Alok Kapali's dazzling 97-ball 115 against India on Saturday could well prove to be the watershed of his career. He couldn't have chosen a better time to come good after he was recalled to the squad after close to two years as a replacement for the injured Aftab Ahmed in the Kitply Cup earlier this month.
Kapali said he was confident coming into the Asia Cup considering his record while playing in Pakistan. "I had made some runs and taken a hat-trick when I was here the last time [in 2003]. I was just at the right place to start all over again," Kapali told TigerCricket.com. "My late father believed in reincarnation and, from my cricket's perspective, I hope this is a new beginning also."
He failed to get a berth in the squad during Dav Whatmore's time as Bangladesh coach, but he blamed the situation on his own form. "I can't blame Dav or anyone for that. I was not scoring runs and had to accept the fact that I was out of the Bangladesh team. I held no grudges. In fact, I always wished the team well when they were playing," Kapali said. "When I was out of form, I spoke to coaches and players about what I should be doing. Maybe I tried too many things after listening to them. That did not help at all, and I became a confused cricketer."
Kapali, however, attributed the turn-around in his fortunes to himself. "I identified the weaknesses in my batting myself. There were slight changes I had to make technically," he said. "Earlier I went across too much early on and that brought about my downfall often. I practised playing with a straight bat and made runs in the National Championship and the Dhaka Premier League this season."

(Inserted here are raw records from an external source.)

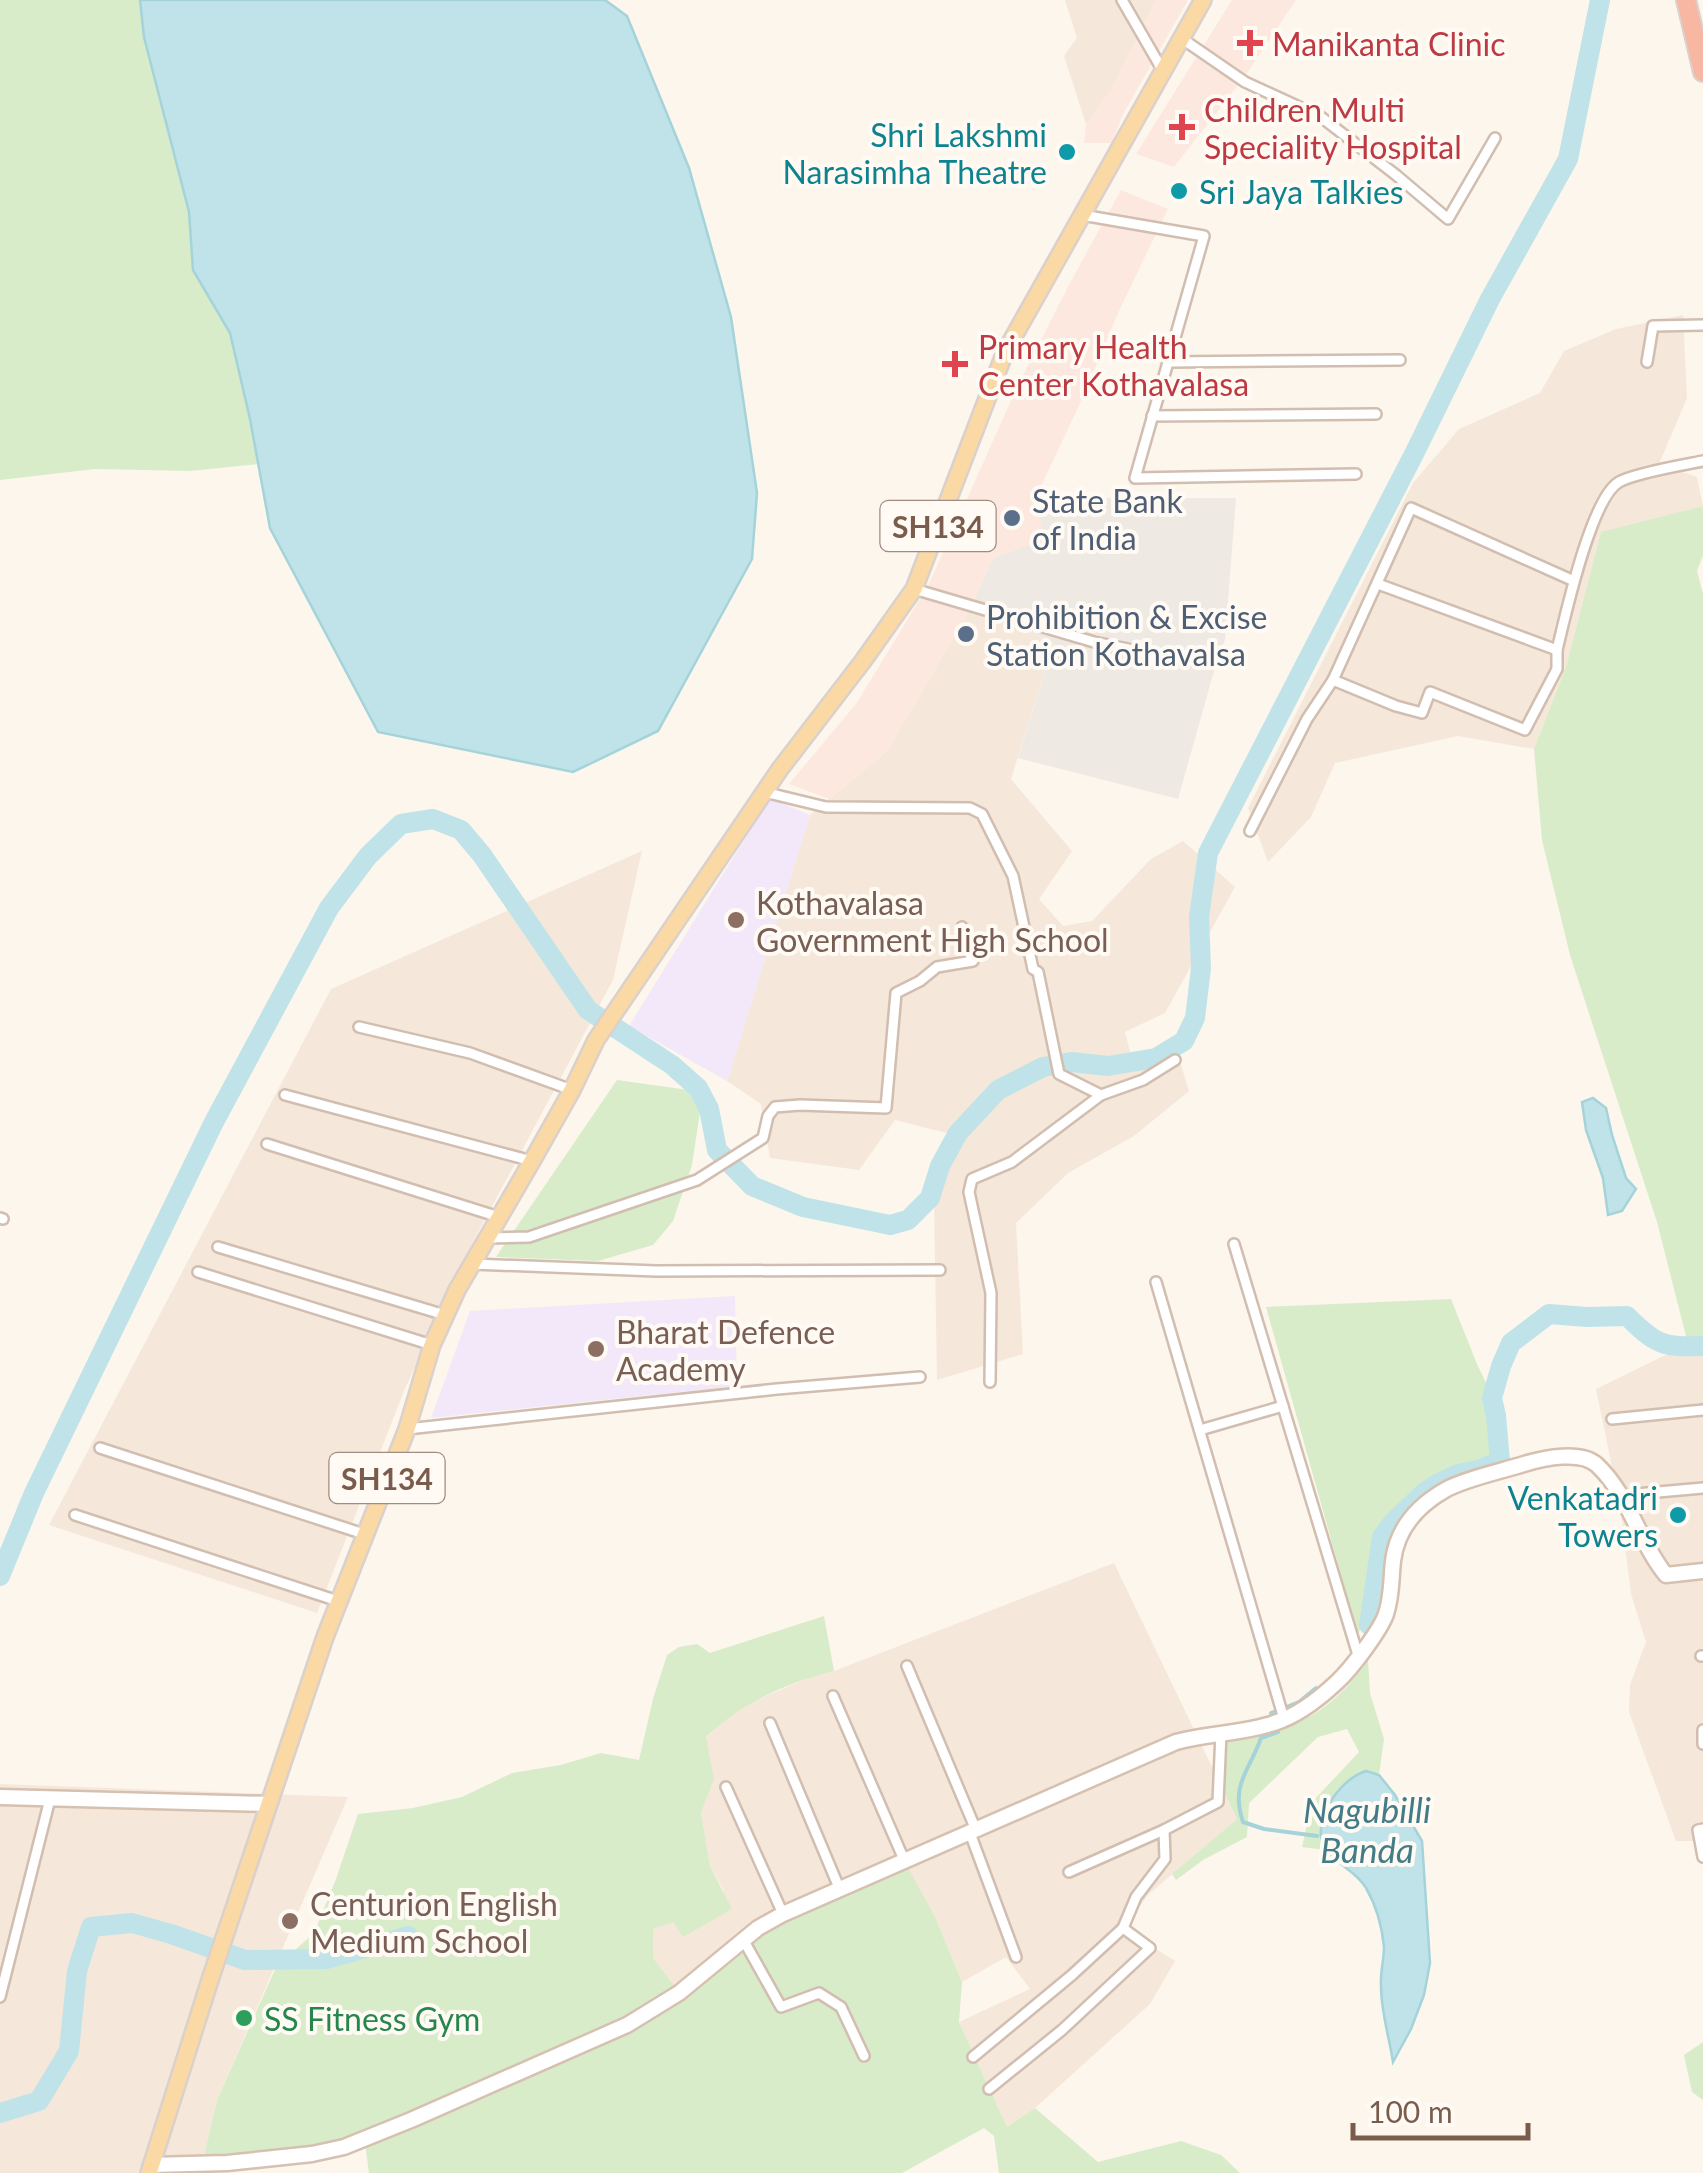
<svg xmlns="http://www.w3.org/2000/svg" width="1703" height="2173" viewBox="0 0 1703 2173" font-family="Lato,sans-serif">
<rect width="100%" height="100%" fill="#fdf6ec"/>
<g fill="#f5e8da">
<path d="M1065 0H1156L1112 89 1086 124 1064 56 1077 38Z"/>
<path d="M1683 315 1687 398 1659 464 1697 477 1703 506 1601 533 1566 667 1534 749 1458 736 1335 763 1311 817 1268 862 1248 808 1413 483 1459 429 1540 393 1564 351 1616 329Z"/>
<path d="M969 611 1054 642 1011 779 1072 851 1039 899 1063 926 1092 921 1151 859 1183 841 1235 887 1165 1013 1125 1032 1133 1063 1178 1055 1189 1091 1134 1136 1068 1173 1016 1223 1023 1354 937 1380 934 1197 966 1138 895 1120 859 1170 770 1158 761 1104 727 1081 810 815 887 751Z"/>
<path d="M642 851 613 980 474 1240 404 1391 317 1613 49 1525 331 989Z"/>
<path d="M1688 1344 1703 1345V1841H1676L1629 1712 1630 1685 1646 1642 1631 1594 1620 1506 1596 1389Z"/>
<path d="M1114 1563 1237 1819 1149 1894 1123 1928 1175 1961 1150 2004 1035 2108 1007 2127 959 2022 1030 1989 1006 1957 962 1982 936 1919 674 1990 652 1957 653 1929 673 1921 724 1891 710 1866 701 1812 706 1738 723 1720 757 1700 813 1676 834 1671Z"/>
<path d="M0 1784 348 1797 217 2100 203 2160 207 2173H0Z"/>
</g>
<g fill="#fde8e0">
<path d="M1156 0H1188L1122 116 1112 143H1084L1086 124 1112 89Z"/>
<path d="M1232 0H1296L1245 76 1174 167 1136 154Z"/>
<path d="M1121 190 1168 209 1118 313 1083 397 1036 497 1044 539 993 558 969 611 887 751 829 799 789 784 856 704 928 586 1018 385 1069 285Z"/>
</g>
<path fill="#efe9e4" d="M1036 498H1236L1225 640 1218 657 1178 799 1018 758 1054 642 969 611 993 558 1044 539Z"/>
<g fill="#f3e8fa">
<path d="M770 798 810 815 727 1081 629 1026Z"/>
<path d="M735 1296 737 1386 431 1418 470 1311Z"/>
</g>
<g fill="#d8ecc9">
<path d="M0 0H152L250 419 258 464 190 471 95 469 0 480Z"/>
<path d="M1703 506V555L1697 571 1703 594V1337L1688 1344 1657 1222 1570 955 1542 840 1534 749 1566 667 1601 532Z"/>
<path d="M617 1080 703 1092 692 1165 673 1221 653 1245 598 1261 496 1257Z"/>
<path d="M1451 1299 1477 1364 1500 1412 1508 1462 1454 1472 1431 1485 1393 1515 1376 1539 1371 1591 1358 1636 1266 1307Z"/>
<path d="M824 1616 834 1671C788 1682 740 1704 706 1737L714 1779 701 1812 710 1866 732 1909 683 1937 673 1922 653 1929V1958L679 1992 758 1928 905 1862 936 1919 962 1982 959 2022 1007 2127 1035 2108 1098 2162 1181 2141 1221 2155 1240 2173H999L994 2136 984 2128 902 2173H369L365 2143 203 2160 217 2100 276 1967 314 1933 336 1879 358 1814 413 1808 462 1797 512 1773 561 1765 601 1753 639 1760 653 1699 667 1655 679 1647 697 1644 710 1653Z"/>
<path d="M1368 1660 1370 1693 1384 1739 1379 1775 1366 1771 1320 1834 1325 1850 1302 1847 1312 1802 1359 1752 1347 1729 1318 1737 1249 1803 1247 1837 1203 1860 1176 1880 1172 1874 1237 1819 1222 1788 1226 1739C1293 1733 1329 1715 1368 1660Z"/>
<path d="M1703 2042V2100L1692 2092 1684 2055Z"/>
</g>
<g fill="#bfe3e8" stroke="#a5d3da" stroke-width="2.5">
<path d="M140 0H605L627 16 689 168 731 317 757 493 752 559 658 731 573 772 378 732 270 528 250 419 230 333 193 270 189 212 144 37Z"/>
<path d="M1593 1098 1606 1108 1612 1135 1626 1178 1636 1189 1622 1211 1608 1215 1603 1178 1586 1130 1582 1102Z"/>
<path d="M1366 1771 1379 1775 1395 1795 1422 1841 1430 1963 1424 1995 1411 2029 1393 2062C1389 2036 1381 2012 1381 1986 1380 1973 1384 1960 1384 1947 1382 1927 1376 1905 1366 1888 1355 1868 1324 1860 1321 1837 1318 1811 1342 1779 1366 1771Z"/>
</g>
<g fill="none" stroke-linecap="round" stroke-linejoin="round">
<g stroke="#a5d3da" stroke-width="4">
<path d="M1271 1713 1299 1702 1316 1688"/>
<path d="M1278 1732 1261 1738C1250 1770 1230 1784 1243 1822L1264 1829 1317 1836"/>
</g>
<g stroke="#bfe3e8" stroke-width="20">
<path d="M0 1576 34 1493 214 1122 329 908 368 856 401 824 433 819 461 830 482 855 588 1010 672 1065 698 1088 709 1109 717 1150 752 1186 803 1207 890 1225 908 1220 930 1198 940 1166 958 1133 998 1090 1043 1067 1071 1062 1108 1066 1156 1058 1184 1041 1195 1018 1201 968 1199 917 1208 853 1415 452 1490 299 1568 159 1600 0"/>
<path d="M1369 1625 1382 1537 1394 1521 1425 1492 1439 1483 1458 1474 1479 1470 1500 1461 1496 1416 1492 1398 1501 1366 1511 1343 1549 1314 1587 1317 1627 1316C1655 1344 1663 1348 1703 1346"/>
<path d="M0 2113 39 2101 69 2051 77 1971 91 1927 132 1923 171 1934 245 1960 327 1959 408 1936"/>
</g>
<defs>
<g id="street">
<path d="M1122 0 1163 71"/>
<path d="M1181 38 1245 82 1321 117 1396 175 1448 219 1495 138"/>
<path d="M1082 215 1204 236 1135 478 1356 474"/>
<path d="M1168 362 1400 360"/>
<path d="M1647 362 1653 326 1703 325"/>
<path d="M1152 416 1376 414"/>
<path d="M1378 584 1557 650C1565 617 1591 498 1619 482 1635 473 1683 465 1703 461"/>
<path d="M914 589 1094 642 1186 661"/>
<path d="M1333 680 1396 706 1422 713 1430 692 1525 730 1557 669V650"/>
<path d="M764 792 826 807 970 808 982 814 1013 876 1033 969 1038 972 1059 1074 1101 1095"/>
<path d="M1250 831 1307 719 1333 680 1411 508 1574 581"/>
<path d="M359 1027 470 1053 572 1090"/>
<path d="M285 1095 532 1161"/>
<path d="M267 1144 499 1217"/>
<path d="M0 1218 3 1219"/>
<path d="M487 1238 529 1237 697 1180 763 1138 768 1116 775 1107 800 1105 886 1108 896 993 920 981 937 967 973 961 964 941 962 927"/>
<path d="M1234 1244 1358 1655"/>
<path d="M218 1247 445 1315"/>
<path d="M473 1264 656 1271 940 1270"/>
<path d="M198 1272 432 1345"/>
<path d="M1156 1282 1284 1719"/>
<path d="M990 1382 991 1293 969 1192 972 1179 1012 1162 1101 1095 1143 1080 1175 1060"/>
<path d="M1612 1419 1703 1410"/>
<path d="M407 1429 777 1389 920 1377"/>
<path d="M1200 1430 1283 1406"/>
<path d="M100 1448 364 1534"/>
<path d="M1636 1494 1703 1488"/>
<path d="M75 1515 338 1601"/>
<path d="M1701 1656H1703"/>
<path d="M907 1666 976 1830"/>
<path d="M833 1696 905 1862"/>
<path d="M770 1723 840 1890"/>
<path d="M1703 1730V1744"/>
<path d="M726 1787 783 1914"/>
<path d="M1703 1829 1698 1830 1703 1857"/>
<path d="M970 1833 1016 1957"/>
<path d="M1069 1872 1164 1830 1218 1802 1221 1733"/>
<path d="M744 1941 781 2007 819 1993 841 2007 864 2056"/>
<path d="M0 1997 50 1799"/>
<path d="M973 2057 1072 1975 1123 1928 1136 1897 1165 1859 1164 1830"/>
<path d="M989 2089 1062 2030 1150 1948 1123 1928"/>
</g>
<g id="secondary">
<path d="M0 1797 269 1804"/>
<path d="M151 2165 227 2163 312 2154 344 2147 411 2120 627 2025 679 1993 758 1928 783 1914 1176 1742C1208 1733 1242 1734 1274 1723 1297 1716 1320 1698 1337 1682 1351 1669 1380 1631 1386 1614 1392 1596 1391 1579 1393 1561 1397 1529 1417 1506 1445 1490 1464 1479 1502 1471 1524 1464 1544 1458 1581 1450 1597 1465 1629 1495 1639 1542 1666 1575L1703 1571"/>
</g>
<path id="primary" d="M149 2173 210 1980 325 1637 407 1429 432 1345 457 1290 532 1161 572 1090 596 1040 780 769 863 661 914 589 1005 352 1203 0"/>
<path id="highway" d="M1686 0 1703 72"/>
</defs>
<use href="#street" stroke="#d1beb0" stroke-width="14"/>
<use href="#secondary" stroke="#d6c0b0" stroke-width="19"/>
<use href="#primary" stroke="#dad1cd" stroke-width="20"/>
<use href="#highway" stroke="#dad1cd" stroke-width="22"/>
<use href="#street" stroke="#fff" stroke-width="9"/>
<use href="#secondary" stroke="#fff" stroke-width="14"/>
<use href="#primary" stroke="#fbd9a5" stroke-width="15"/>
<use href="#highway" stroke="#f7b7a3" stroke-width="18"/>
</g>
<g fill="#e0444e" stroke="#fffaf3" stroke-width="4">
<path d="M1245 28h10v10h10v10h-10v10h-10v-10h-10v-10h10z"/>
<path d="M1177 112h10v10h10v10h-10v10h-10v-10h-10v-10h10z"/>
<path d="M950 349h10v10h10v10h-10v10h-10v-10h-10v-10h10z"/>
</g>
<g fill="#0f9aa8" stroke="#fffaf3" stroke-width="4">
<circle cx="1067" cy="152" r="10"/>
<circle cx="1179" cy="191" r="10"/>
<circle cx="1678" cy="1515" r="10"/>
</g>
<g fill="#5c6f8a" stroke="#fffaf3" stroke-width="4">
<circle cx="1012" cy="518" r="10"/>
<circle cx="966" cy="634" r="10"/>
</g>
<g fill="#8d6e63" stroke="#fffaf3" stroke-width="4">
<circle cx="736" cy="920" r="10"/>
<circle cx="596" cy="1349" r="10"/>
<circle cx="290" cy="1921" r="10"/>
</g>
<circle fill="#2e9e5b" stroke="#fffaf3" stroke-width="4" cx="244" cy="2018" r="10"/>
<g text-anchor="middle" dominant-baseline="central" stroke-width="8" stroke-linejoin="round" paint-order="stroke">
<g fill="#fffaf3" stroke="#a28b7f" stroke-width="2.5">
<rect x="880.5" y="501" width="115" height="50" rx="8"/>
<rect x="329.5" y="1453" width="115" height="50" rx="8"/>
</g>
<g font-size="30" font-weight="bold" fill="#7a5c4d">
<text x="938" y="526">SH134</text>
<text x="387" y="1478">SH134</text>
</g>
<g font-size="32" fill="#be3a42" stroke="#fffaf3" text-anchor="start">
<text x="1272" y="43">Manikanta Clinic</text>
<text x="1204" y="109">Children Multi<tspan x="1204" dy="37">Speciality Hospital</tspan></text>
<text x="978" y="346">Primary Health<tspan x="978" dy="37">Center Kothavalasa</tspan></text>
</g>
<g font-size="32" fill="#0d838f" stroke="#fffaf3" text-anchor="end">
<text x="1047" y="134">Shri Lakshmi<tspan x="1047" dy="37">Narasimha Theatre</tspan></text>
<text x="1199" y="191" text-anchor="start">Sri Jaya Talkies</text>
<text x="1658" y="1497">Venkatadri<tspan x="1658" dy="37">Towers</tspan></text>
</g>
<g font-size="32" fill="#4e5e75" stroke="#fffaf3" text-anchor="start">
<text x="1032" y="500">State Bank<tspan x="1032" dy="37">of India</tspan></text>
<text x="986" y="616">Prohibition &amp; Excise<tspan x="986" dy="37">Station Kothavalsa</tspan></text>
</g>
<g font-size="32" fill="#785e54" stroke="#fffaf3" text-anchor="start">
<text x="756" y="902">Kothavalasa<tspan x="756" dy="37">Government High School</tspan></text>
<text x="616" y="1331">Bharat Defence<tspan x="616" dy="37">Academy</tspan></text>
<text x="310" y="1903">Centurion English<tspan x="310" dy="37">Medium School</tspan></text>
</g>
<g font-size="32" fill="#27864d" stroke="#fffaf3" text-anchor="start">
<text x="264" y="2018">SS Fitness Gym</text>
</g>
<g font-size="35" font-style="italic" fill="#437c86" stroke="#fffaf3">
<text x="1367" y="1809">Nagubilli<tspan x="1367" dy="40">Banda</tspan></text>
</g>
</g>
<path d="M1353 2123v15h175v-15" fill="none" stroke="#7a5c4d" stroke-width="5"/>
<text x="1368" y="2123" font-size="30" fill="#7a5c4d" stroke="#fffaf3" stroke-width="8" paint-order="stroke">100 m</text>
</svg>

There were two distinct phases in Kapali's knock. He played with a defensive approach on the way to his first fifty, which came off 65 balls, after which he cut loose, needing only 21 balls more to reach his hundred.
"All the while I was thinking of the team score and did not for once look at my score. I planned my innings and followed the team management's instructions," he said. "I knew that if I was there after 40 overs then I could play those big shots."
Rather than getting carried away, Kapali was focused on the challenges that lay ahead. "There is so much work to be done. I was out of the national set-up for a long time, almost two years, and now I need to earn my place again. I have to improve my fitness level also as I have not trained in the same pace as the national team. There is a lot of catching up to do."